Brigham Young University, Miss Indian BYU, Lamanite identities

Abstract

The theme of Brigham Young University's 1972 Indian week, an annual event set apart for Native guest speakers, Lamanite Generation performances, and the Miss Indian BYU pageant, was "New IndianNew Commitments." This might have well been the theme of Mormonism's oft-ambivalent relationship with Native Americans. The "new Indian" that the Mormon leadership celebrated was "modernized," "civilized," and, of course, Mormonized. The Miss Indian BYU pageant provides a compelling site in which to investigate the tension between new and old, the contemporary and the traditional. Although Miss Indian BYU existed within an oppressive neocolonial framework, it is reductive to see the women involved as merely passively inscribed upon by these power structures.
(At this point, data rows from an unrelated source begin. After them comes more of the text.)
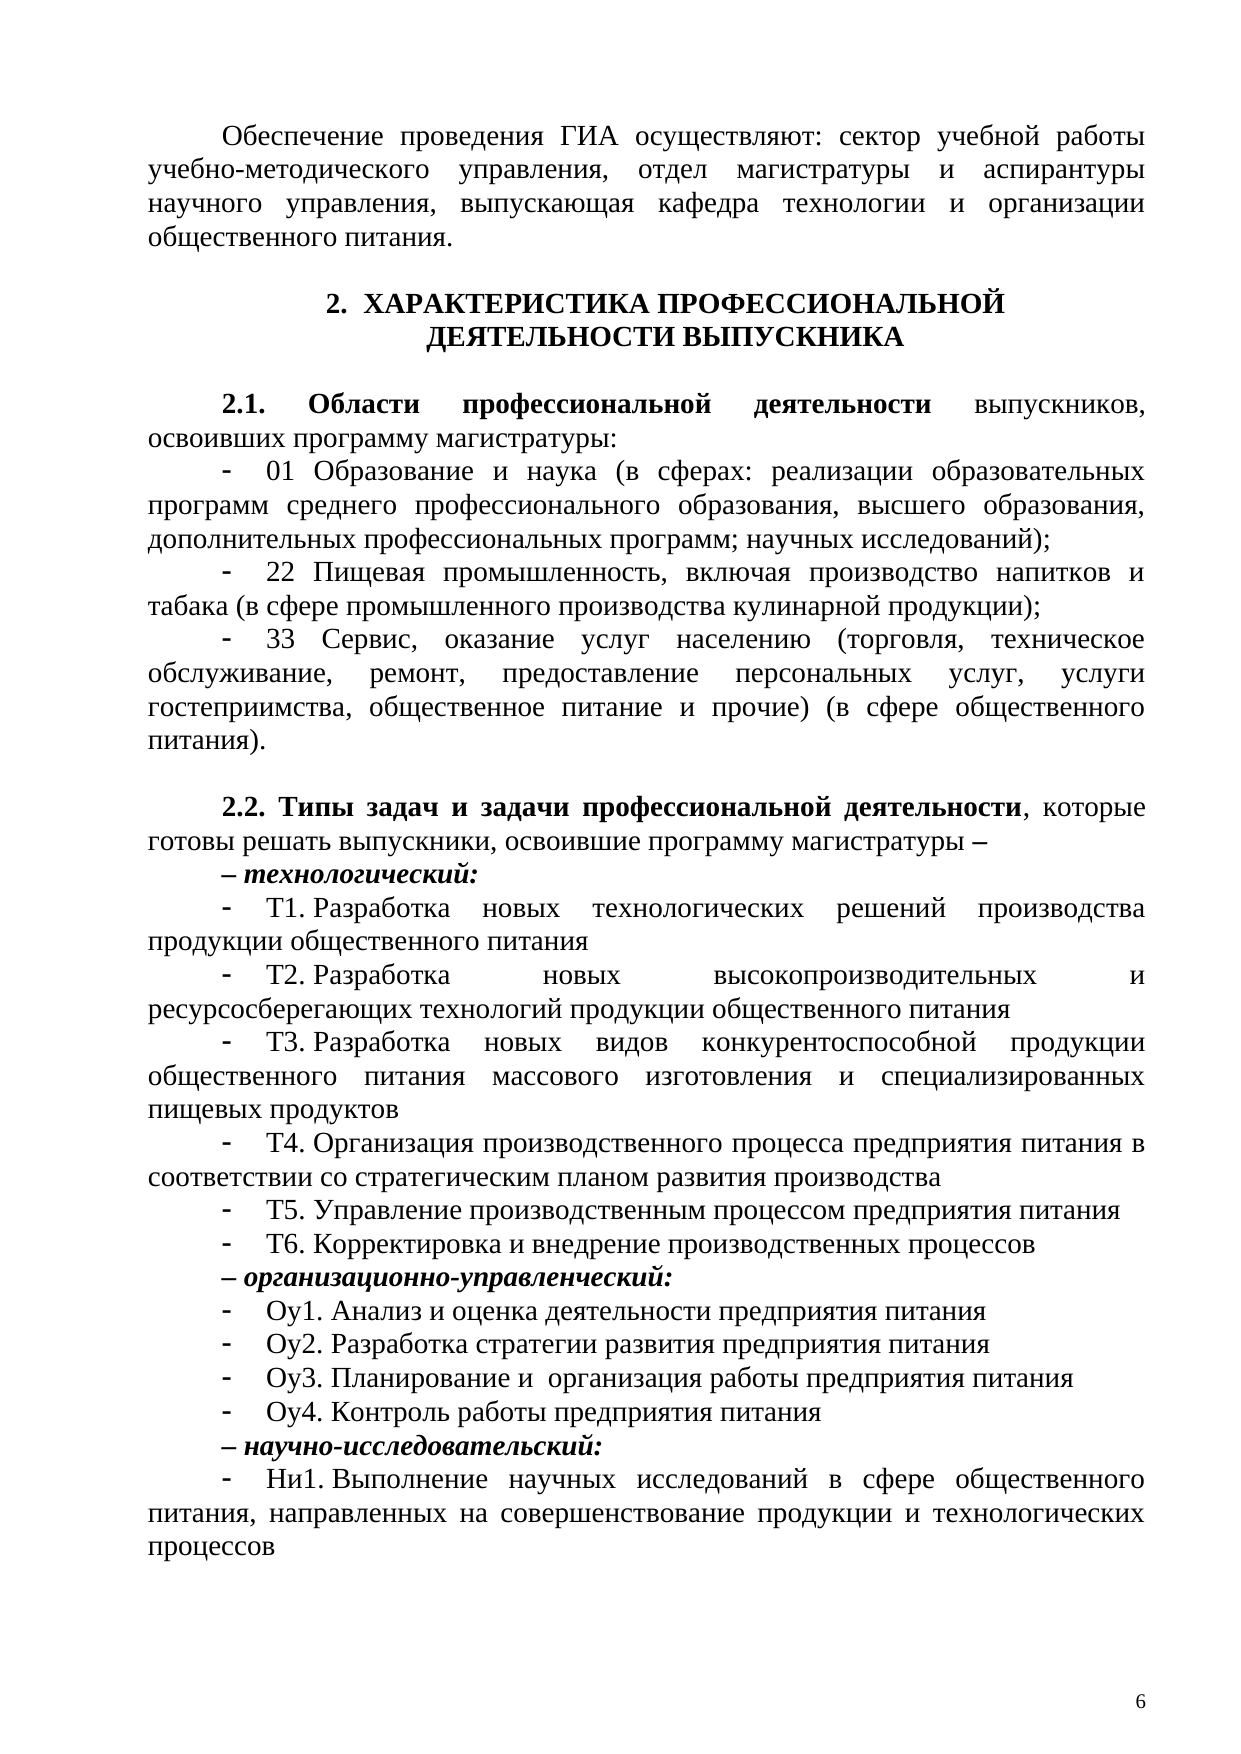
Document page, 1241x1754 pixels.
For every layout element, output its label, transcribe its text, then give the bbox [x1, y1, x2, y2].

text 2.2. Типы задач и задачи профессиональной деятельности, которые готовы решать выпускники, освоившие программу магистратуры – [148, 789, 1146, 856]
list Т3. Разработка новых видов конкурентоспособной продукции общественного питания массового изготовления и специализированных пищевых продуктов [148, 1024, 1146, 1125]
text – организационно-управленческий: [148, 1259, 1146, 1293]
list Т6. Корректировка и внедрение производственных процессов [148, 1226, 1146, 1259]
list Оу1. Анализ и оценка деятельности предприятия питания [148, 1293, 1146, 1327]
list Т2. Разработка новых высокопроизводительных и ресурсосберегающих технологий продукции общественного питания [148, 957, 1146, 1024]
text ДЕЯТЕЛЬНОСТИ ВЫПУСКНИКА [185, 319, 1146, 353]
list Оу3. Планирование и организация работы предприятия питания [148, 1360, 1146, 1394]
text – технологический: [148, 856, 1146, 890]
text Обеспечение проведения ГИА осуществляют: сектор учебной работы учебно-методического управления, отдел магистратуры и аспирантуры научного управления, выпускающая кафедра технологии и организации общественного питания. [148, 118, 1146, 252]
list Оу2. Разработка стратегии развития предприятия питания [148, 1327, 1146, 1360]
list Т4. Организация производственного процесса предприятия питания в соответствии со стратегическим планом развития производства [148, 1125, 1146, 1192]
list Оу4. Контроль работы предприятия питания [148, 1394, 1146, 1428]
list Т1. Разработка новых технологических решений производства продукции общественного питания [148, 890, 1146, 957]
list Ни1. Выполнение научных исследований в сфере общественного питания, направленных на совершенствование продукции и технологических процессов [148, 1461, 1146, 1562]
list 33 Сервис, оказание услуг населению (торговля, техническое обслуживание, ремонт, предоставление персональных услуг, услуги гостеприимства, общественное питание и прочие) (в сфере общественного питания). [148, 621, 1146, 756]
list 22 Пищевая промышленность, включая производство напитков и табака (в сфере промышленного производства кулинарной продукции); [148, 554, 1146, 621]
list 01 Образование и наука (в сферах: реализации образовательных программ среднего профессионального образования, высшего образования, дополнительных профессиональных программ; научных исследований); [148, 453, 1146, 554]
text – научно-исследовательский: [148, 1428, 1146, 1461]
list Т5. Управление производственным процессом предприятия питания [148, 1192, 1146, 1226]
list ХАРАКТЕРИСТИКА ПРОФЕССИОНАЛЬНОЙ [185, 286, 1146, 319]
text 2.1. Области профессиональной деятельности выпускников, освоивших программу магистратуры: [148, 386, 1146, 453]
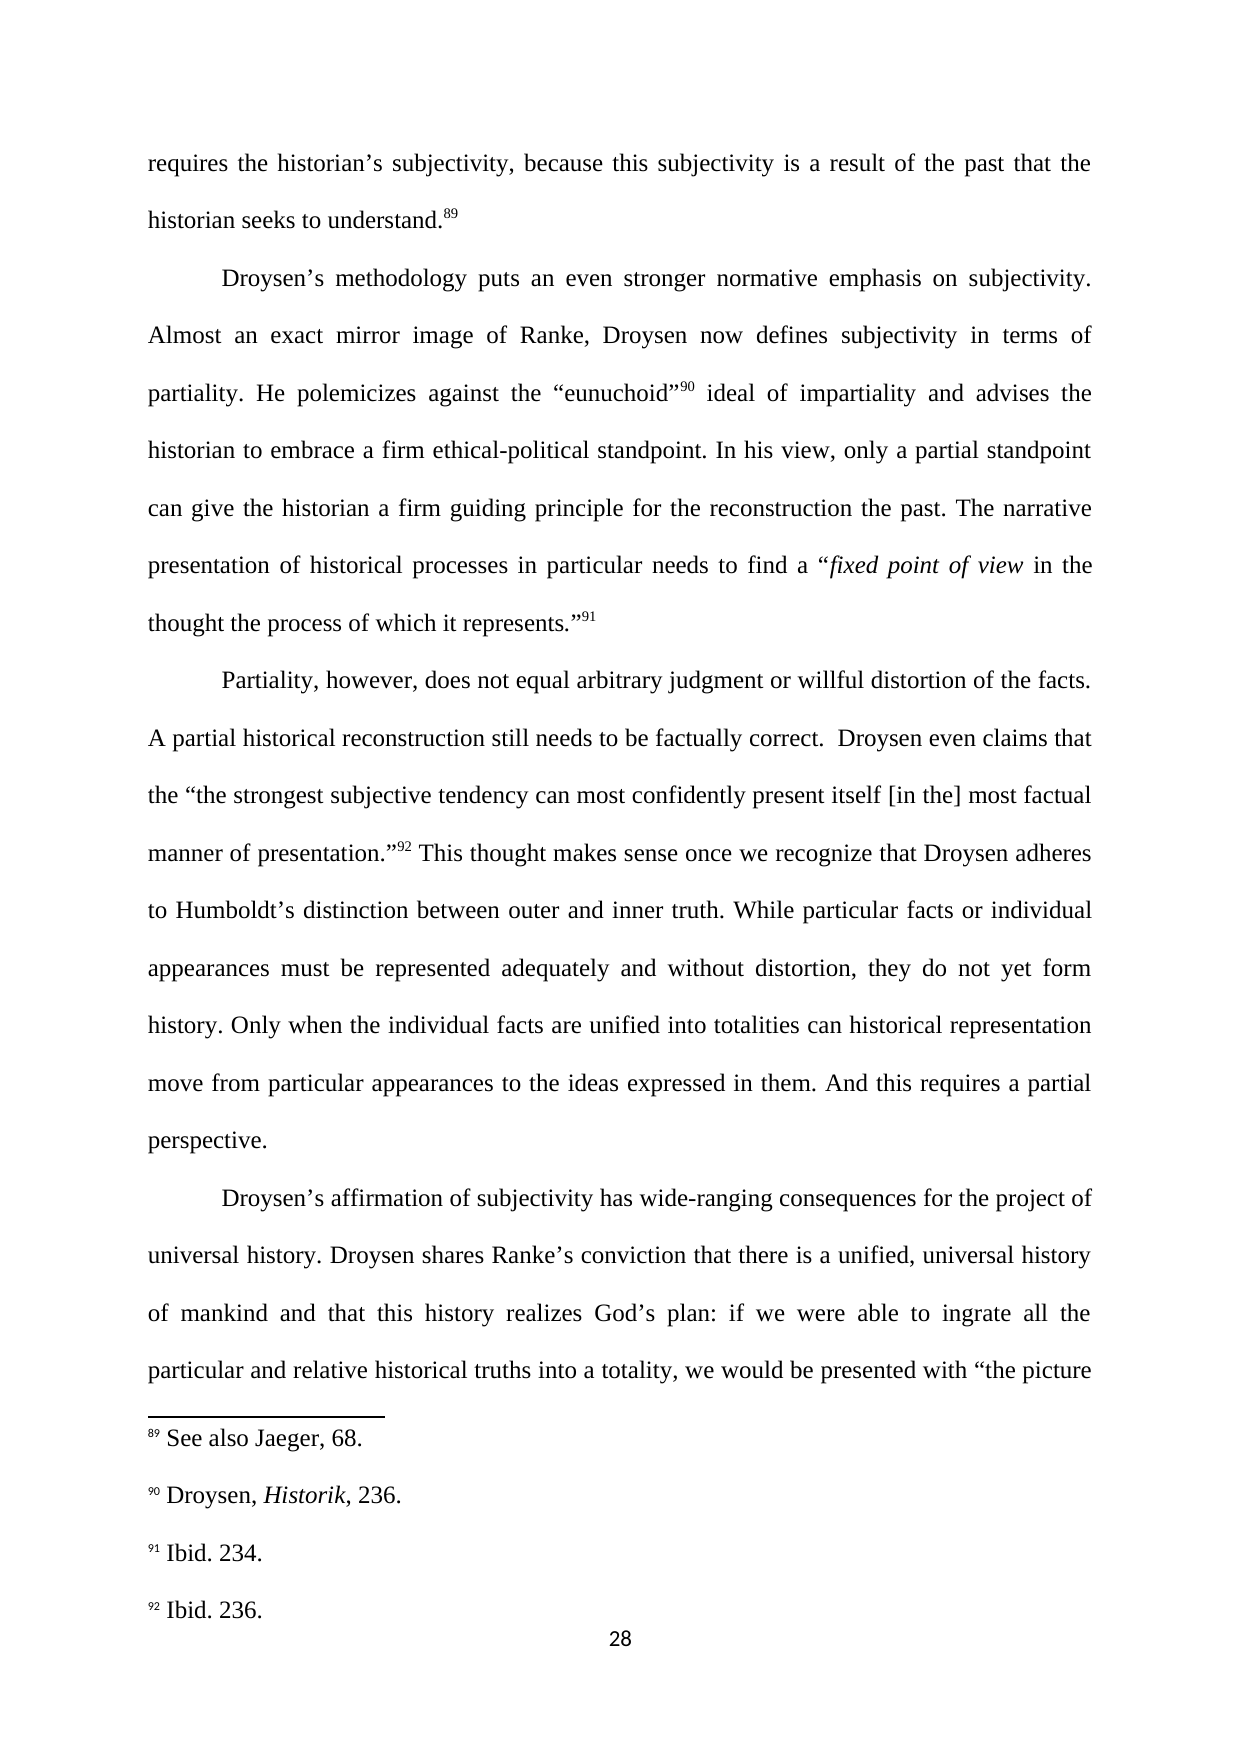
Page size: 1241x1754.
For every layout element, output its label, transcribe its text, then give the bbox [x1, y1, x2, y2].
Rather, Miss Indian BYU functioned as an ambivalent cultural script that allowed participants to exist safely within a dominant cultural framework (i.e. Mormonism), while at the same time celebrating their specific cultural heritages and processing their history of colonization. Through their self-presentation, the talents they performed, and the ways in which the winners represented both their religion and their indigenous communities, Miss Indian BYU contestants reworked the concept of "Lamanite identity" to negotiate the wider cultural issue of what it meant to be an indigenous American in the twentieth century.